Clinical work here roughly takes ~$200M and 4-7 depending on the timing of the pivotal trial. There is usually phase I-III and submission work after a successful phase II/III. Machine learning could make an impact on improved patient recruitment and retention. Clinical design is likely to be the largest opportunity. Let’s say the impact of these new tools on clinical trials could be in line with the impact on preclinical work, ~40% of $200M is $80M - that’s the type of savings that can boost the total value of a given drug.

Food waste

What’s the best way to solve food waste? Somewhere around 1.3B metric tons, that’s over 2800 pounds) of food is not consumed each year globally; that number probably is a lot higher - http://www.fao.org/food-loss-and-food-waste/en/ Like all forms of recycling the onus is put on the consumer where the producers have the highest leverage to reduce waste. However, the latter are not incentivized to reduce production and distributed more efficiently because that is lost sales.

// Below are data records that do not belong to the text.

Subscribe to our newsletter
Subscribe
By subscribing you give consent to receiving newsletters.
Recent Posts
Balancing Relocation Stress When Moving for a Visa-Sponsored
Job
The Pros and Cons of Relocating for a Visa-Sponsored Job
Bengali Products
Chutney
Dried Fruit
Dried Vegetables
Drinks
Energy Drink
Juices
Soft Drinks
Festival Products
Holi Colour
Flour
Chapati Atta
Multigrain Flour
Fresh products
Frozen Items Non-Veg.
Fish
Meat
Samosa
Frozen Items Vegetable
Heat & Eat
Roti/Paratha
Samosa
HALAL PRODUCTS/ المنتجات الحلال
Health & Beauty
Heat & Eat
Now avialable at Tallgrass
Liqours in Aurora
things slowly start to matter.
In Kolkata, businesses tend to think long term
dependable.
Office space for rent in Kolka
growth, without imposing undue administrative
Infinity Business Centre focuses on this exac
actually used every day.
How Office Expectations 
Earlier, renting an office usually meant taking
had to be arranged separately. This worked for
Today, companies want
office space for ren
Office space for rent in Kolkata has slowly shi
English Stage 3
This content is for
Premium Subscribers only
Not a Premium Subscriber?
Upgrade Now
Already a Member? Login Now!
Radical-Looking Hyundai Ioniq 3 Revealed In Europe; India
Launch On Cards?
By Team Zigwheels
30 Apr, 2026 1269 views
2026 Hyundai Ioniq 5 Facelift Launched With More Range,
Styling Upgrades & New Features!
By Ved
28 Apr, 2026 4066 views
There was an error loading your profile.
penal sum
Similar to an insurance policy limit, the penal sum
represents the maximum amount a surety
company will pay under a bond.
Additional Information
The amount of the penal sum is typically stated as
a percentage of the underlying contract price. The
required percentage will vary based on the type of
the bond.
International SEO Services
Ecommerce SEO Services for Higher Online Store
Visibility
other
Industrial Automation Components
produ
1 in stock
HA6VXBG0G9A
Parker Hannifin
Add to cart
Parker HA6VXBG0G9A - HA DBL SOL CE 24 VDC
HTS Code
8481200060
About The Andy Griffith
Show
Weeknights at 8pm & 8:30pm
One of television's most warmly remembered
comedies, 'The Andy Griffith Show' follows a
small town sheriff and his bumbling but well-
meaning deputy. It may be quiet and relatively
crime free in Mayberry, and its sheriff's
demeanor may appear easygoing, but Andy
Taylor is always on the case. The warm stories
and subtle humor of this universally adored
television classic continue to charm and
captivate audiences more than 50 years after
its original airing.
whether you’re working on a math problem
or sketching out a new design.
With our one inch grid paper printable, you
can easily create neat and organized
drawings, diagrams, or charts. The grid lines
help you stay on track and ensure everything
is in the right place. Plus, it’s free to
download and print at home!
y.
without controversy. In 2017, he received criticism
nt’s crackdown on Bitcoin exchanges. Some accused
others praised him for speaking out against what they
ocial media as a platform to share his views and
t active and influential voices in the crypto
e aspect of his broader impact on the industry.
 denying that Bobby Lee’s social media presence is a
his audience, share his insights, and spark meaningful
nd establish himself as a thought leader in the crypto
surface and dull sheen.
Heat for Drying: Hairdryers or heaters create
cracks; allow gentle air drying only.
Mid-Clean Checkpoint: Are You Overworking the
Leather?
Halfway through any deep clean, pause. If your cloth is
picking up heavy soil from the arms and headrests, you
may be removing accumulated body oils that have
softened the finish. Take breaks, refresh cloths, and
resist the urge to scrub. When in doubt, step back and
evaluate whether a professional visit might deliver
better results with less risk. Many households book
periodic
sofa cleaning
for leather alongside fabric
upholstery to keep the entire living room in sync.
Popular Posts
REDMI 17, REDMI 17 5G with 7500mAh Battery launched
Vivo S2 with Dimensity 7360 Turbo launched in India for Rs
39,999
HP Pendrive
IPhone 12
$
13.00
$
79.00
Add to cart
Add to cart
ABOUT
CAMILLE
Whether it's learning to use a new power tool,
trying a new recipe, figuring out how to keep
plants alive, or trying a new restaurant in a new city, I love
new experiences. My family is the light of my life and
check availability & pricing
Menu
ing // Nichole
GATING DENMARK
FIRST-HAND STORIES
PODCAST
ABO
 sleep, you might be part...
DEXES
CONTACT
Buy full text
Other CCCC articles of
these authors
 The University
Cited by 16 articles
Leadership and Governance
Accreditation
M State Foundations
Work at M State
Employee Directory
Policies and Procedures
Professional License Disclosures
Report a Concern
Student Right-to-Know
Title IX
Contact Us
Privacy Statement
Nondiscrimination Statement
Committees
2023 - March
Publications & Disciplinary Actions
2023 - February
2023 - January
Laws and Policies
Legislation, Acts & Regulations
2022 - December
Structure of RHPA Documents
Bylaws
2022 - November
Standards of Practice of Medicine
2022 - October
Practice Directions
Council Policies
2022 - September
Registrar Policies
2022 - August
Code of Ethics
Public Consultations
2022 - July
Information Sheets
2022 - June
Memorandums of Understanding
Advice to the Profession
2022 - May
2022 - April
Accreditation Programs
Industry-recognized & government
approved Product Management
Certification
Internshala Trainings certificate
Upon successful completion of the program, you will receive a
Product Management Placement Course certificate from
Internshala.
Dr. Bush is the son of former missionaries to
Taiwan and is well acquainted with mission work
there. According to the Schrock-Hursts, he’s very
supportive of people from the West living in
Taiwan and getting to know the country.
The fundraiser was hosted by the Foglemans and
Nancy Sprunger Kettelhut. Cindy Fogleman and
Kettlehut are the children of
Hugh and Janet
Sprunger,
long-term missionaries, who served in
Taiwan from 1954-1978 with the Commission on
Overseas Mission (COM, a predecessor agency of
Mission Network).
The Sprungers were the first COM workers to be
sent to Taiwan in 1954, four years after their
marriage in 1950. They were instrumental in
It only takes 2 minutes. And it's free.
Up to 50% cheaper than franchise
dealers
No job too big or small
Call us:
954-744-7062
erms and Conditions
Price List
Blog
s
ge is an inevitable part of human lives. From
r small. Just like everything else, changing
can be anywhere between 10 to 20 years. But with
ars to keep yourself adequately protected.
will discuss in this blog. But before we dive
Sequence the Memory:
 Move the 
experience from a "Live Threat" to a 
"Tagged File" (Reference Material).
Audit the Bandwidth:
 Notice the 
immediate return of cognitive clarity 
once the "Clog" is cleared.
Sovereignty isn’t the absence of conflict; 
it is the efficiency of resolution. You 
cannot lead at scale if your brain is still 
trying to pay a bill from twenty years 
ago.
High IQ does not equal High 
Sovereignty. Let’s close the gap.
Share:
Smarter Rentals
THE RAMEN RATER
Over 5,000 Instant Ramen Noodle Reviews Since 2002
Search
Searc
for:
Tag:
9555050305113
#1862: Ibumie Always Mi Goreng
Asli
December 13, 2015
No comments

In the US, at least 40% of all fruits and vegetables are lost at the farm and distributor level, not the consumer - https://www.nrdc.org/sites/default/files/wasted-food-IP.pdf This is due to the inelasticity of most foods - their price, with a diversity depending on the location the food will end up, often goes below the marginal cost of production. Looking at the cost curves of growers and consumers - food prices go up but growers are getting the same prices and probably less. Growers’ margins have been getting squeezed for decades. When a company like WalMart buys up over ¼ of all bananas, strawberries, and other foods, distributors regain the pricing power.

Food waste is a market incentives problem - the incentives of growers makes it attractive to overproduce and distributors have the margin to waste food.